Concursada, professora, formada na federal. Secretária de Administração do seu Estado por quase uma década, presidente da Comissão de Direitos Humanos do Senado. Regina Sousa sofreu ataques há seis anos durante as discussões do impeachment, quando passou a ser mais conhecida por um público nacional. Anta, semianalfabeta, criatura, gentalha – tachou uma jornalista. “Achei que fosse a tia do café”, concluiu um humorista.
Regina virou a primeira governadora do Piauí no semestre que passou, e ataques recomeçaram. Um proeminente político local (e primeiro governador brasileiro cassado pelo TSE por abuso de poder econômico) resumiu assim o fato histórico: “Assumiu uma macumbeira!”.
Antes, um ex-prefeito ironizou o próprio rótulo de tiazinha do café – porque “a mulher, parece que nem uma tapioca sabe fazer”. Se não é pelo seu currículo, por que as posições ocupadas por ela causam tanto espanto?
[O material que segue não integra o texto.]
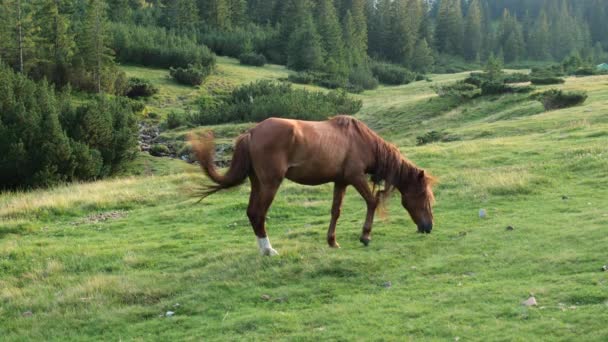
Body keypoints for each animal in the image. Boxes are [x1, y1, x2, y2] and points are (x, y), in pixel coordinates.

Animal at [188, 116, 434, 255]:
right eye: (424, 197)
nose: (428, 227)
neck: (360, 140)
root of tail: (251, 132)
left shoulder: (341, 181)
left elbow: (336, 211)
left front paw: (332, 241)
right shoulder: (355, 177)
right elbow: (372, 201)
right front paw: (365, 237)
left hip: (257, 182)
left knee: (251, 213)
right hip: (270, 184)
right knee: (258, 214)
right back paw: (268, 250)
Pela sua origem incomum no poder: Regina é uma mulher negra do interior – chegou a ser quebradeira de coco de babaçu.
Tem a pele escura, o cabelo crespo, não renega seu sotaque e não se traja para compensar a sua origem. “Sou uma pessoa simples, não sei me arrumar”, disse recentemente.
Neste mês, comemora-se o Dia da Mulher Negra Latino-americana, época de discutir sua ausência em espaços de liderança e de destacar iniciativas como o Quilombo nos Parlamentos – espécie de “RenovaBR” focado em candidatos negros nas eleições de outubro. São mais de 100 em diversos partidos – o leitor pode querer conhecê-los em www.quilombonosparlamentos.com.br.
A ausência de minorias em lideranças alimenta o ciclo vicioso em que a própria sub-representação desincentiva a participação política – quem gostaria de ser atacado como a governadora do Piauí?
O País é privado da falta de perspectiva de uma parcela expressiva e vulnerável da população. Tomemos o caso das mulheres negras. Entre os 10% mais pobres da população, existem 4 delas para cada homem branco – segundo estudo do Made-USP. Elas respondem por apenas 15% da renda no País, ou menos do que todos os homens brancos do 1% mais rico. Mas ficam sem voz.
Que possamos sonhar com a utopia de uma sociedade em que se encare que não é a governadora que tem cara de tia do café – é a tia do café que tem cara de governadora.